Problem details ▸ Your reply should restate the lines from the top of the entries through the line containing "AMfj PoiV joiV" word for word, with no pictures.

Recorded data ▸
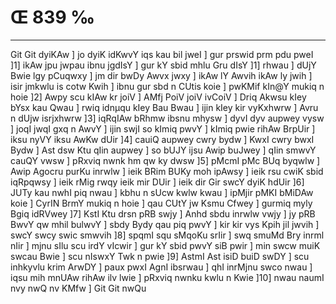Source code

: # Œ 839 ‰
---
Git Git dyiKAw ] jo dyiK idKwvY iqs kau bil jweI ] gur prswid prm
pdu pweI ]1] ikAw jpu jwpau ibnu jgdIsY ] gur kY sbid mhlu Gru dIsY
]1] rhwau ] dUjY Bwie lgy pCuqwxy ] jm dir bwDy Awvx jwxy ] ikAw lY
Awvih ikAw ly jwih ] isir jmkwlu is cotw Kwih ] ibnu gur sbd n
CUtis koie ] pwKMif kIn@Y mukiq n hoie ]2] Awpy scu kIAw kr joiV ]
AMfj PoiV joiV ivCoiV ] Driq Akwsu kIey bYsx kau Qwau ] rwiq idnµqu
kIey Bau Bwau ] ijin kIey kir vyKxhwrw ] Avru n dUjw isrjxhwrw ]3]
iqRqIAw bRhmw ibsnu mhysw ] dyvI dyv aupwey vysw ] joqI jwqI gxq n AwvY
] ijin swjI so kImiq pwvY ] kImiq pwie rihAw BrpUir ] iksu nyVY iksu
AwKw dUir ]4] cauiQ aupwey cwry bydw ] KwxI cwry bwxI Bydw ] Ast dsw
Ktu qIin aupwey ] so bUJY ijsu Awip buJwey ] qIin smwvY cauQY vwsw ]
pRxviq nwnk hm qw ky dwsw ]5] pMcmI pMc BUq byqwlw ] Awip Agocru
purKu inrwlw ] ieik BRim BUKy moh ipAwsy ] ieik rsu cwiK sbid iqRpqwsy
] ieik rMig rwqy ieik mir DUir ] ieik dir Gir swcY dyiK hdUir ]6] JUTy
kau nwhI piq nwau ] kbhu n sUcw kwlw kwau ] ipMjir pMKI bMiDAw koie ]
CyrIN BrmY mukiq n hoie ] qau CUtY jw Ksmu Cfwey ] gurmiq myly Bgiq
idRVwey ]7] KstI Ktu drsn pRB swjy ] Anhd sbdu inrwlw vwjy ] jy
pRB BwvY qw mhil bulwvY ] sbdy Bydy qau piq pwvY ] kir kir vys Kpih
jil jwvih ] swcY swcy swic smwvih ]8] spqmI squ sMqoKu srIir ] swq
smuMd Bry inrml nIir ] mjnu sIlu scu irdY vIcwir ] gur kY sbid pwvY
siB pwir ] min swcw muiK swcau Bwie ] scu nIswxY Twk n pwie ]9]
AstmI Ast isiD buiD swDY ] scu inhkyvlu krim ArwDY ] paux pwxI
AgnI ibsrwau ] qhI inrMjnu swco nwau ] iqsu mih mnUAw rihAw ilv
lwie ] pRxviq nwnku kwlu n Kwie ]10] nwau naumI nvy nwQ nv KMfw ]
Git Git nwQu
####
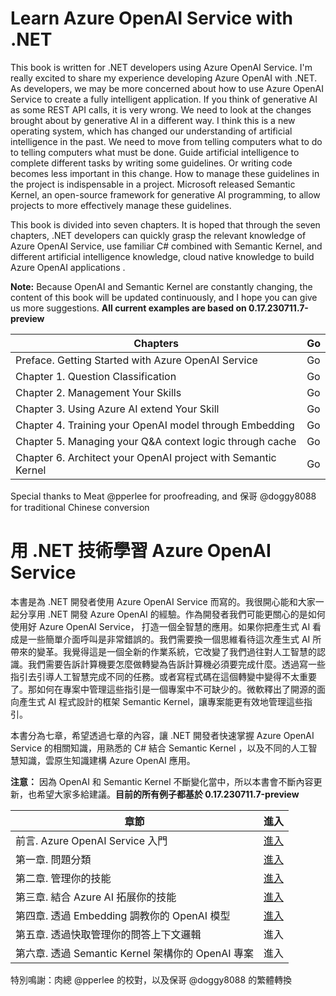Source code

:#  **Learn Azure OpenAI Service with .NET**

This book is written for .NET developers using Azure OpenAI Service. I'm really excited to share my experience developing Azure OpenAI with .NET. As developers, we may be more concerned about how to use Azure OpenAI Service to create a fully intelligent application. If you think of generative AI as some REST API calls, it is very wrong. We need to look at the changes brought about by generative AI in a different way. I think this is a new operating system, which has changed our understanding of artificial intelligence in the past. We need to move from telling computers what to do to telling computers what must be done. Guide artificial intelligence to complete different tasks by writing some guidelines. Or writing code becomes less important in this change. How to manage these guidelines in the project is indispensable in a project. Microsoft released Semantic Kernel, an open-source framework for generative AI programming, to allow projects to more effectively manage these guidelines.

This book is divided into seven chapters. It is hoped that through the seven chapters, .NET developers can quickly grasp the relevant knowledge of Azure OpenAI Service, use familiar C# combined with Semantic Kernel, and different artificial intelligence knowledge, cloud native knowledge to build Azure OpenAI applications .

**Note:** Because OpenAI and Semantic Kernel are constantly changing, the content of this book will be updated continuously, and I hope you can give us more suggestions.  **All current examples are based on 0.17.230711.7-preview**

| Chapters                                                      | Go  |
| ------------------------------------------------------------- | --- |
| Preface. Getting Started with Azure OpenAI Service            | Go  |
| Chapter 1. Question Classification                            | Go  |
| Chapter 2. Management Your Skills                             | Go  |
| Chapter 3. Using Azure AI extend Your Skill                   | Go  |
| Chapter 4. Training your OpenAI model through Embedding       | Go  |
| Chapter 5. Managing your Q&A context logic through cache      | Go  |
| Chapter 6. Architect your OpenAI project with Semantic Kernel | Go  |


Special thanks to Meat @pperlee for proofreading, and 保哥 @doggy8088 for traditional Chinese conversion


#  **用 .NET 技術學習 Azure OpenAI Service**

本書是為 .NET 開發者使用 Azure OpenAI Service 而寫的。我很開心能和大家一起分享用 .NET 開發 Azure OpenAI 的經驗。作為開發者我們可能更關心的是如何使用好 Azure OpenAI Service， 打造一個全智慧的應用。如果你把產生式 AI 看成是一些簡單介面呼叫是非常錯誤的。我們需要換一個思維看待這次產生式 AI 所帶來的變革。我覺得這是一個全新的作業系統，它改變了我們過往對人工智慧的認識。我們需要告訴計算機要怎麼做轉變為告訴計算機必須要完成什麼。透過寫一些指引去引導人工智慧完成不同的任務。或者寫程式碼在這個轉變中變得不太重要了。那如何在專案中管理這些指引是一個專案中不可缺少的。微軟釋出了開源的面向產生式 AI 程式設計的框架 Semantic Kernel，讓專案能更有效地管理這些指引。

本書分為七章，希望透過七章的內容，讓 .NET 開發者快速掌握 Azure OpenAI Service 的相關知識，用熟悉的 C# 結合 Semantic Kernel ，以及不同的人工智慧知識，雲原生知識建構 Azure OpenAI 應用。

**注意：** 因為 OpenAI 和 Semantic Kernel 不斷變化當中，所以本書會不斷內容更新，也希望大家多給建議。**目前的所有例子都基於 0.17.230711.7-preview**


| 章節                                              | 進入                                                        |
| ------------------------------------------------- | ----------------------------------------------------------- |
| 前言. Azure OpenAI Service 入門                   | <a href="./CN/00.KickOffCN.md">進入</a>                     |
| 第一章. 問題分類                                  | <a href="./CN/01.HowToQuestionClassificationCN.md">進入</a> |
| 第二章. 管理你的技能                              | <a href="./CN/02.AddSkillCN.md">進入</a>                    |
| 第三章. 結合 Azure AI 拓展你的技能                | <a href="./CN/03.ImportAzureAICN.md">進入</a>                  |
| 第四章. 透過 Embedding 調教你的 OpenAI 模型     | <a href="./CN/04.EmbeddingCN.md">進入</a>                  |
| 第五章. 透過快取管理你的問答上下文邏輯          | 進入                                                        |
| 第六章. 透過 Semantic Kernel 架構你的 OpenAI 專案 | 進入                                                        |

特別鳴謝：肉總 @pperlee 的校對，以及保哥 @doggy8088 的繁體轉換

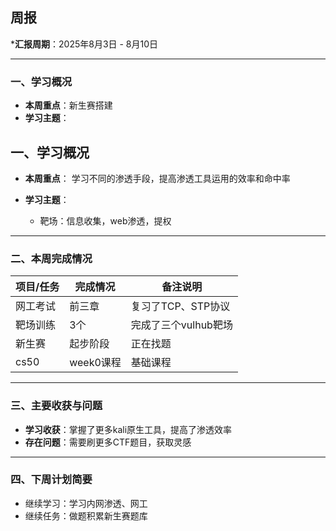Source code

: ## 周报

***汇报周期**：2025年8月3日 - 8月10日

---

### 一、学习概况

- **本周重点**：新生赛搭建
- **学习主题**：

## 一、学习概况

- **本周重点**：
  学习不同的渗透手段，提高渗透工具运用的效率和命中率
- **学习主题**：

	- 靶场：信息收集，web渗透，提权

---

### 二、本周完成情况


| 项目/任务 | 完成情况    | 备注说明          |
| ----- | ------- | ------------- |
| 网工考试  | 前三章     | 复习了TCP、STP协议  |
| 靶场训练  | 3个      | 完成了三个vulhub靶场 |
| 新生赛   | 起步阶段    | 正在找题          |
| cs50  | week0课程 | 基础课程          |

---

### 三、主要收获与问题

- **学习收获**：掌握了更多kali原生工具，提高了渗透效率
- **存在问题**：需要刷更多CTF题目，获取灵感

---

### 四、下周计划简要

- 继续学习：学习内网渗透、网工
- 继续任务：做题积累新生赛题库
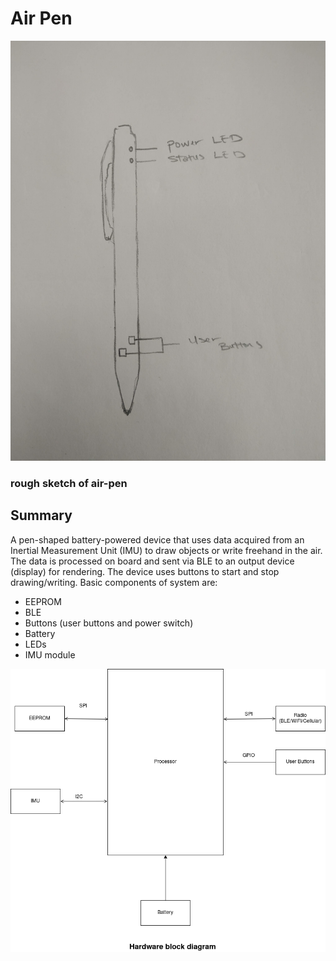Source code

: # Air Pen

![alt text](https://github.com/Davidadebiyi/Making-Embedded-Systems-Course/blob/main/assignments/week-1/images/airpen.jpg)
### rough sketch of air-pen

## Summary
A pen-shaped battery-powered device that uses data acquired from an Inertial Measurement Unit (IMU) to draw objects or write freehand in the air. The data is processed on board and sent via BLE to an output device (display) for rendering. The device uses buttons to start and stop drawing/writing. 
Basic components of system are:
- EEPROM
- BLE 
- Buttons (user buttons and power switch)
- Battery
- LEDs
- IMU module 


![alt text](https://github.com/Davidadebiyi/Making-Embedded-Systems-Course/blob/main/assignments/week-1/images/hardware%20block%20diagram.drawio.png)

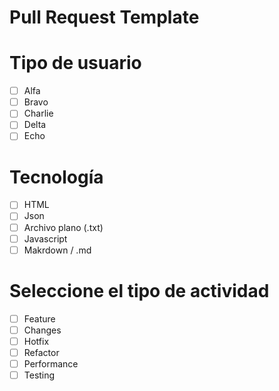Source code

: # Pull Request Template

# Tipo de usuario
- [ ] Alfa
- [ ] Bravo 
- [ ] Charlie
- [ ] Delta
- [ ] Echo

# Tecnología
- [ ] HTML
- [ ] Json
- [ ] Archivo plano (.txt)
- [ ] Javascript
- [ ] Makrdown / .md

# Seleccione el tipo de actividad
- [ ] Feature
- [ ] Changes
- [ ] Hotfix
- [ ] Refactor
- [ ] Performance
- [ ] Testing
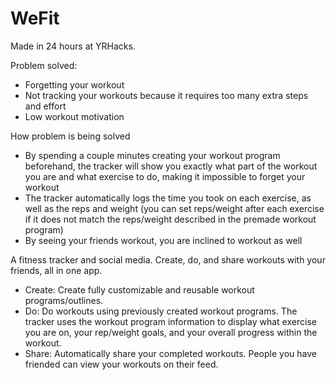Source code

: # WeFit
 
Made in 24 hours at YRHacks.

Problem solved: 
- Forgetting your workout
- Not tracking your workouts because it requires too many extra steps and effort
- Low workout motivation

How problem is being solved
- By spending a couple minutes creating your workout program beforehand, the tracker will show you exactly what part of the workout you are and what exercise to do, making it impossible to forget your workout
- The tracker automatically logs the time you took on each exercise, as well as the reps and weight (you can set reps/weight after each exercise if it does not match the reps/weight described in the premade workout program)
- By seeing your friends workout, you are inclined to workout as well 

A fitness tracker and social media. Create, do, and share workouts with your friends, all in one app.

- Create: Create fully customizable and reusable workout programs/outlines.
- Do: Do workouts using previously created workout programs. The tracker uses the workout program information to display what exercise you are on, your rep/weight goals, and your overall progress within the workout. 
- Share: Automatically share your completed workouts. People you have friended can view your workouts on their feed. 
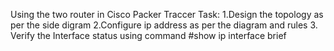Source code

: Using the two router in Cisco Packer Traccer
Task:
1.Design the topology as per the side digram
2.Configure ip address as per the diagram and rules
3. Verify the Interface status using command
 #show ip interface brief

Result of the task ▸
Source code

: # Œ 839 ‰
---
Git Git dyiKAw ] jo dyiK idKwvY iqs kau bil jweI ] gur prswid prm
pdu pweI ]1] ikAw jpu jwpau ibnu jgdIsY ] gur kY sbid mhlu Gru dIsY
]1] rhwau ] dUjY Bwie lgy pCuqwxy ] jm dir bwDy Awvx jwxy ] ikAw lY
Awvih ikAw ly jwih ] isir jmkwlu is cotw Kwih ] ibnu gur sbd n
CUtis koie ] pwKMif kIn@Y mukiq n hoie ]2] Awpy scu kIAw kr joiV ]
AMfj PoiV joiV ivCoiV ] Driq Akwsu kIey bYsx kau Qwau ] rwiq idnµqu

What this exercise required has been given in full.